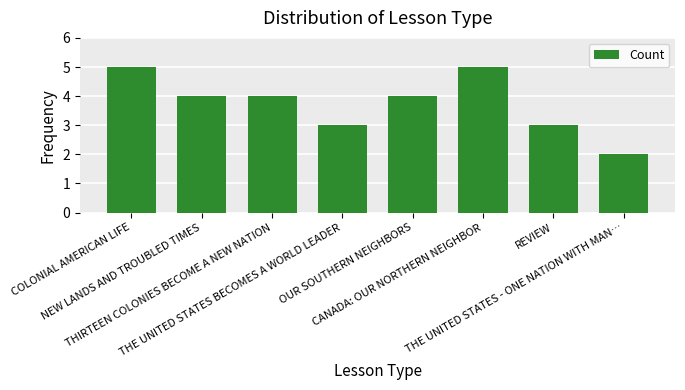

Approximately how many times larger is the value at COLONIAL AMERICAN LIFE compared to THIRTEEN COLONIES BECOME A NEW NATION?

1.2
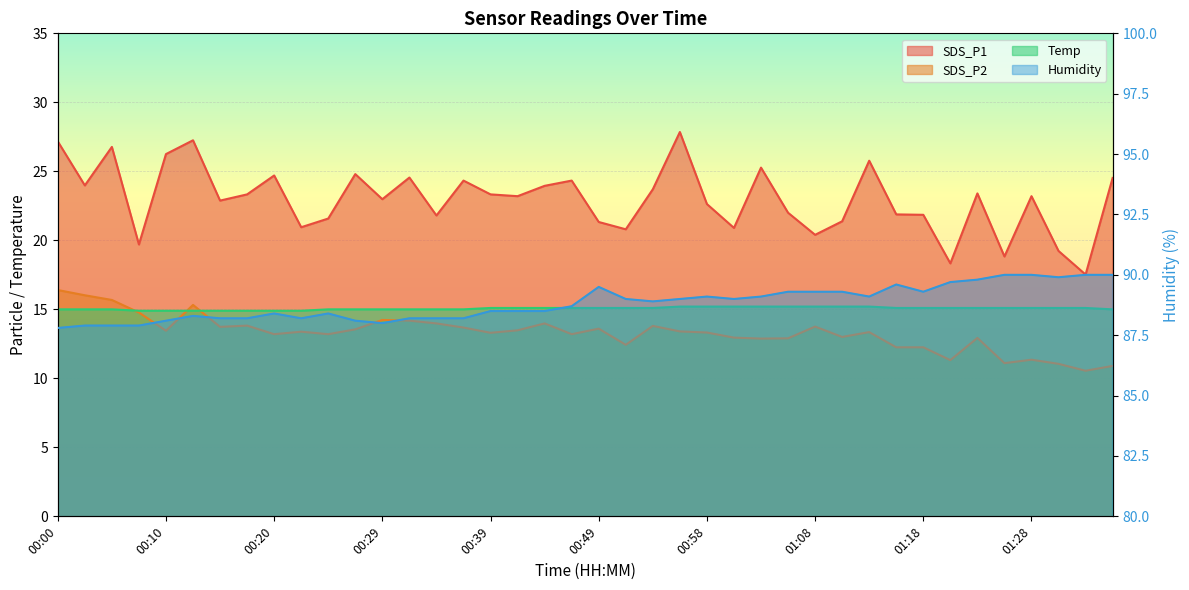

Where is the first local minimum for Humidity?

00:22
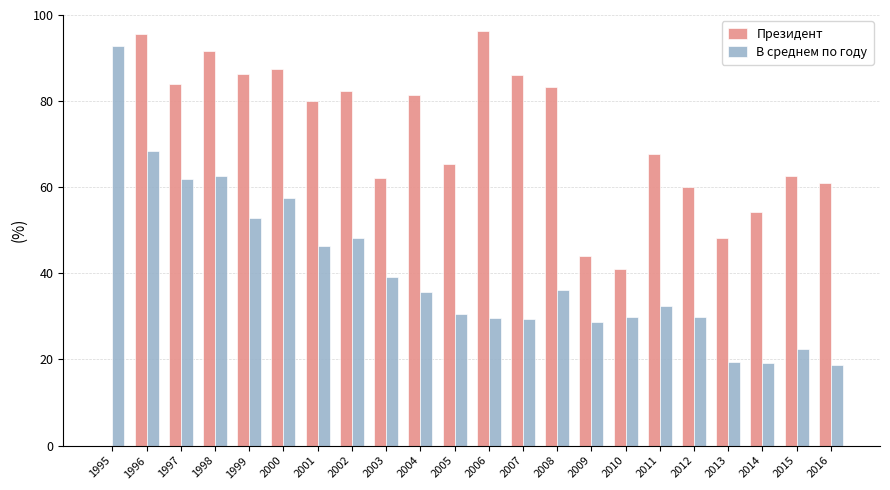

What is the sum of all В среднем по году values?

892.0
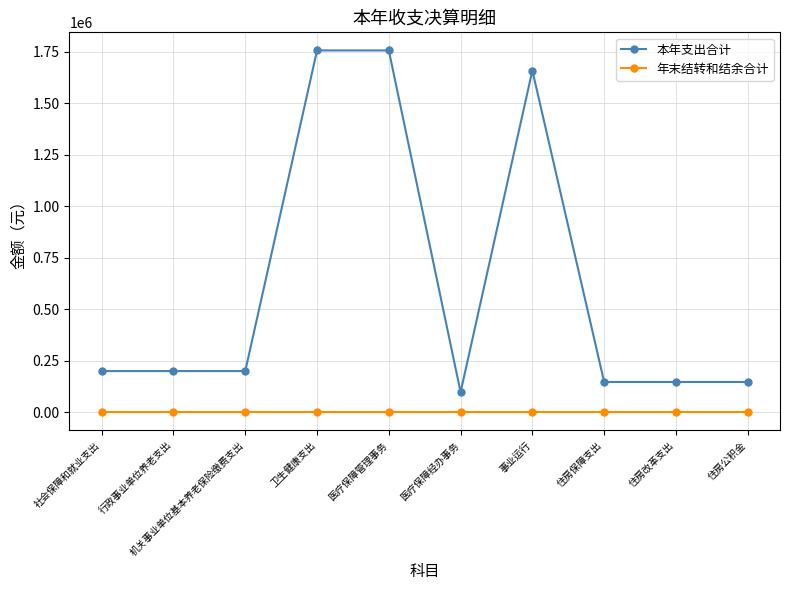

How many distinct data groups are displayed?

2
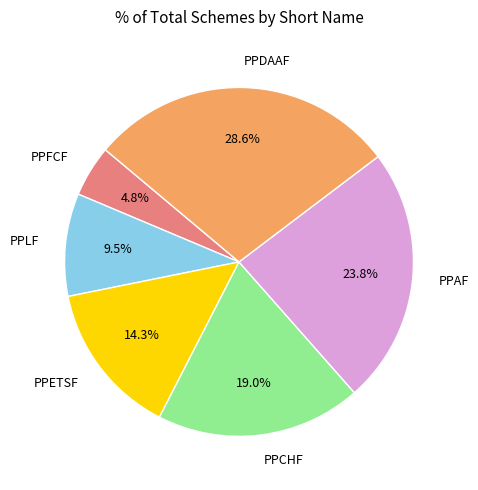

To the nearest percent, what is the difference between the largest and smallest slice percentages?

24%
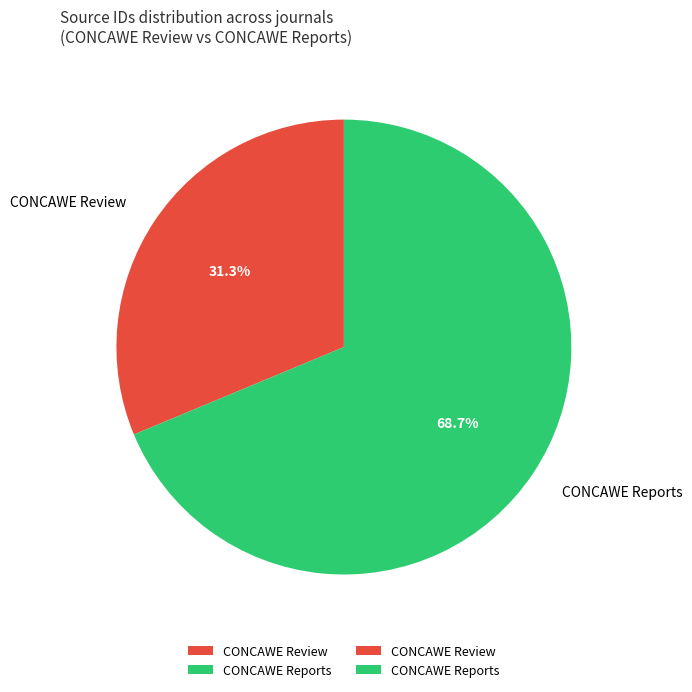

Rank the categories by value from lowest to highest.

CONCAWE Review, CONCAWE Reports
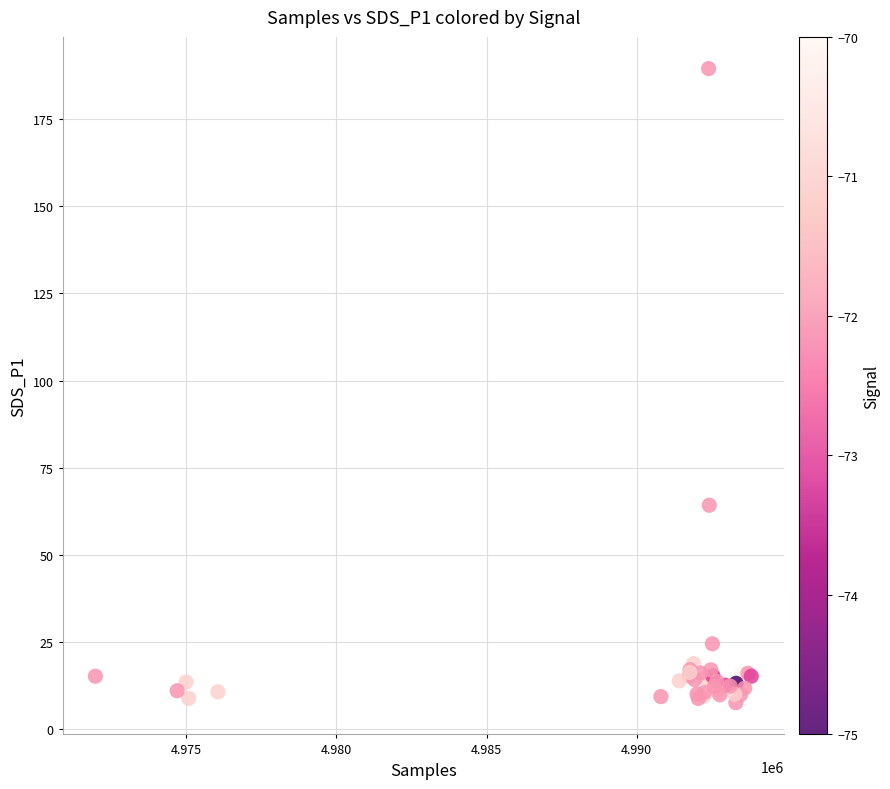

What Y value in the scatter plot is closest to 98?

64.2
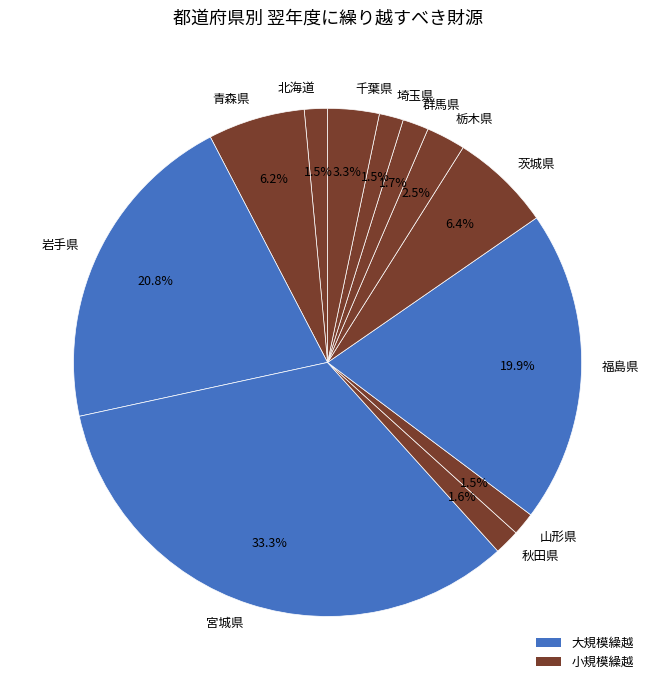

What percentage is the 群馬県 slice, to the nearest percent?

2%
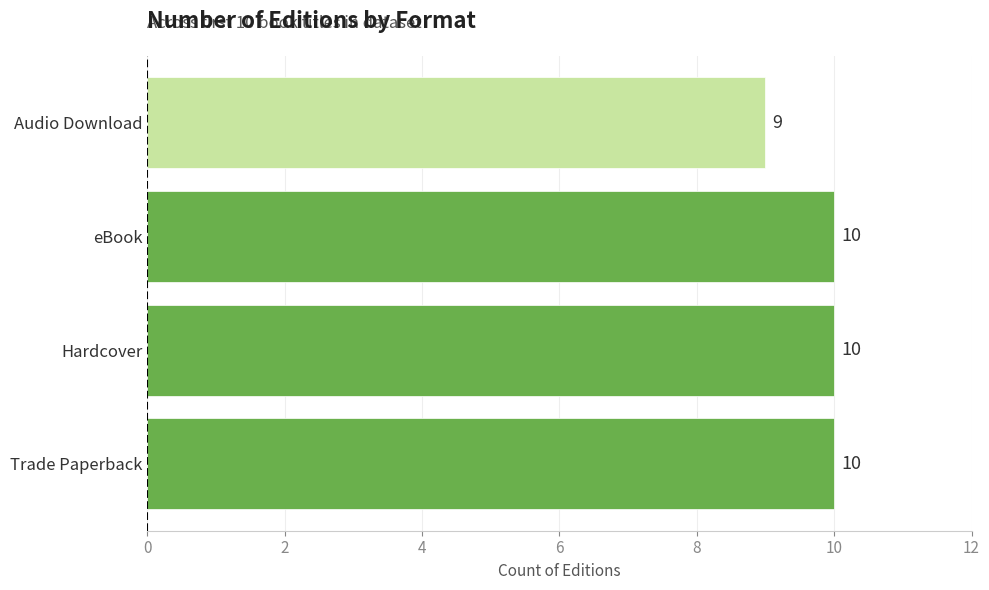

What is the greatest value displayed?

10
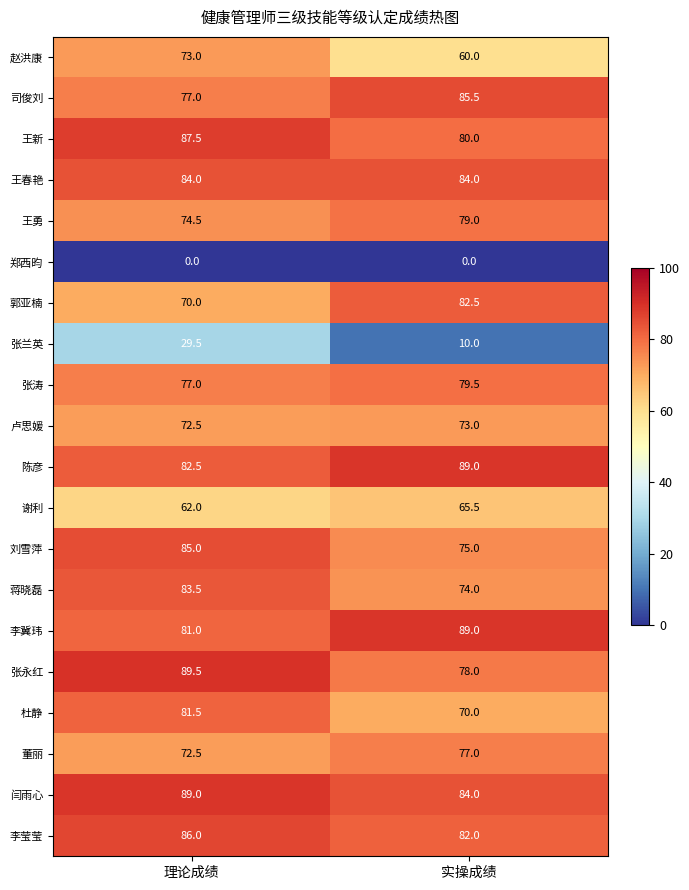

The value of 李莹莹 at 理论成绩 is 26.5. True or false?

False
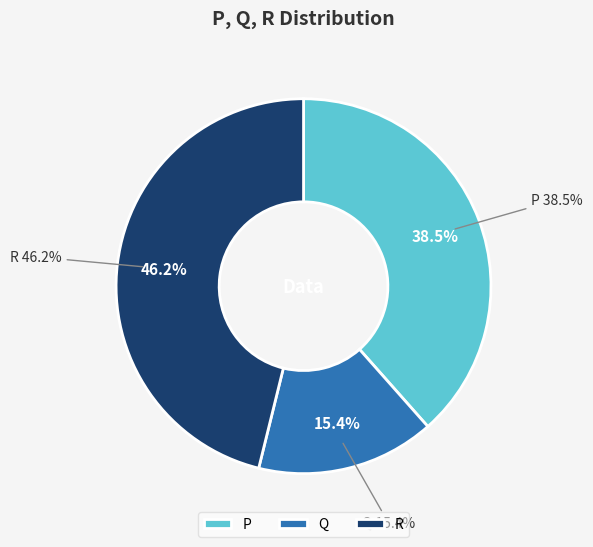

Is it true that R is 53% of the pie?

False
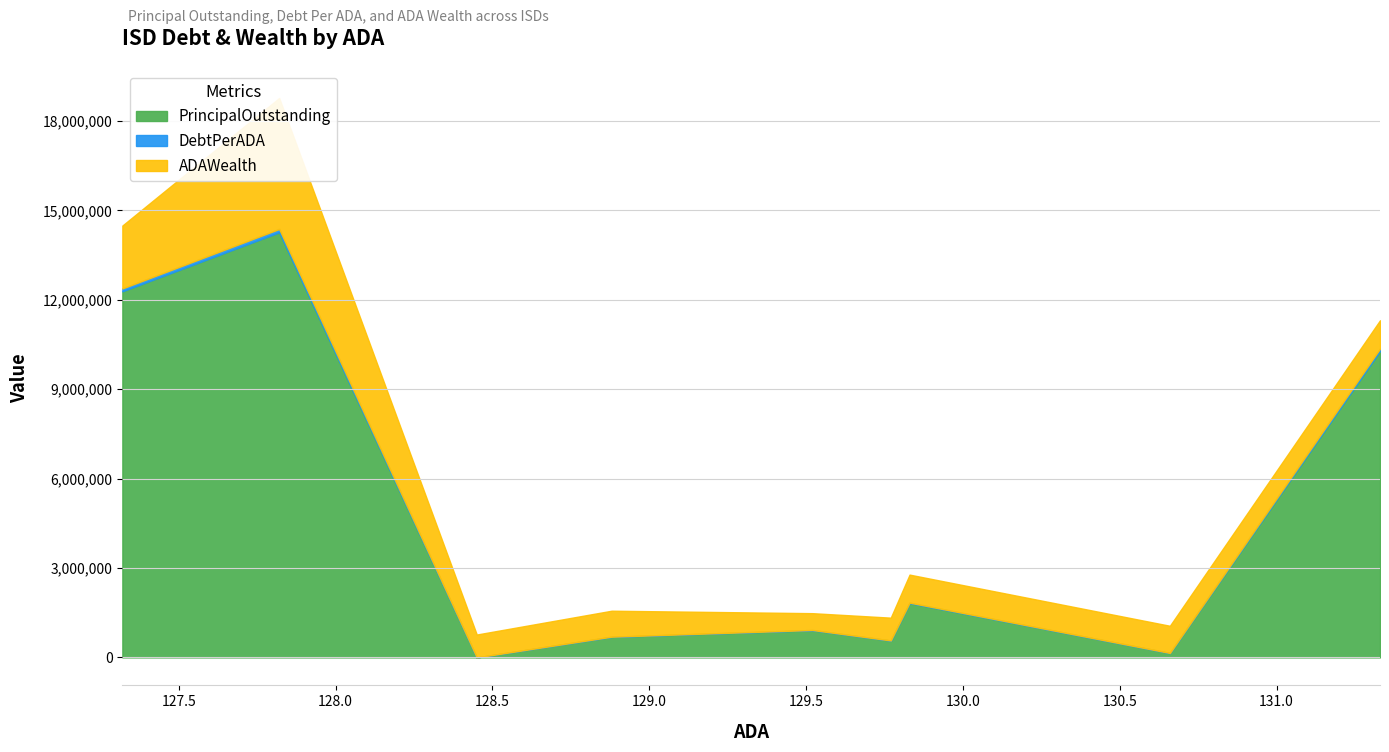

Reading left to right, list all the values displayed in this chart.

PrincipalOutstanding: Groom ISD=10285000.0	Laneville ISD=148000.0	Hallsburg ISD=1823698.5	Blanket ISD=565000.0	Walcott ISD=913000.0	Fannindel ISD=690000.0	Meyersville ISD=0.0	Benjamin ISD=14265000.0	Austwell-Tivoli ISD=12285000.0
DebtPerADA: Groom ISD=78314.2	Laneville ISD=1132.7	Hallsburg ISD=14046.8	Blanket ISD=4353.9	Walcott ISD=7049.1	Fannindel ISD=5353.8	Meyersville ISD=0.0	Benjamin ISD=111602.3	Austwell-Tivoli ISD=96489.2
ADAWealth: Groom ISD=950029.3	Laneville ISD=912866.9	Hallsburg ISD=940900.9	Blanket ISD=764781.8	Walcott ISD=564706.8	Fannindel ISD=871788.2	Meyersville ISD=767800.6	Benjamin ISD=4395919.5	Austwell-Tivoli ISD=2110583.5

PROBLEM STATEMENT:
Pick out every line in the records that contains the word "values" and copy each of those lines.

THE ANSWER:
What is the sum of all В среднем по году values?
Reading left to right, list all the values displayed in this chart.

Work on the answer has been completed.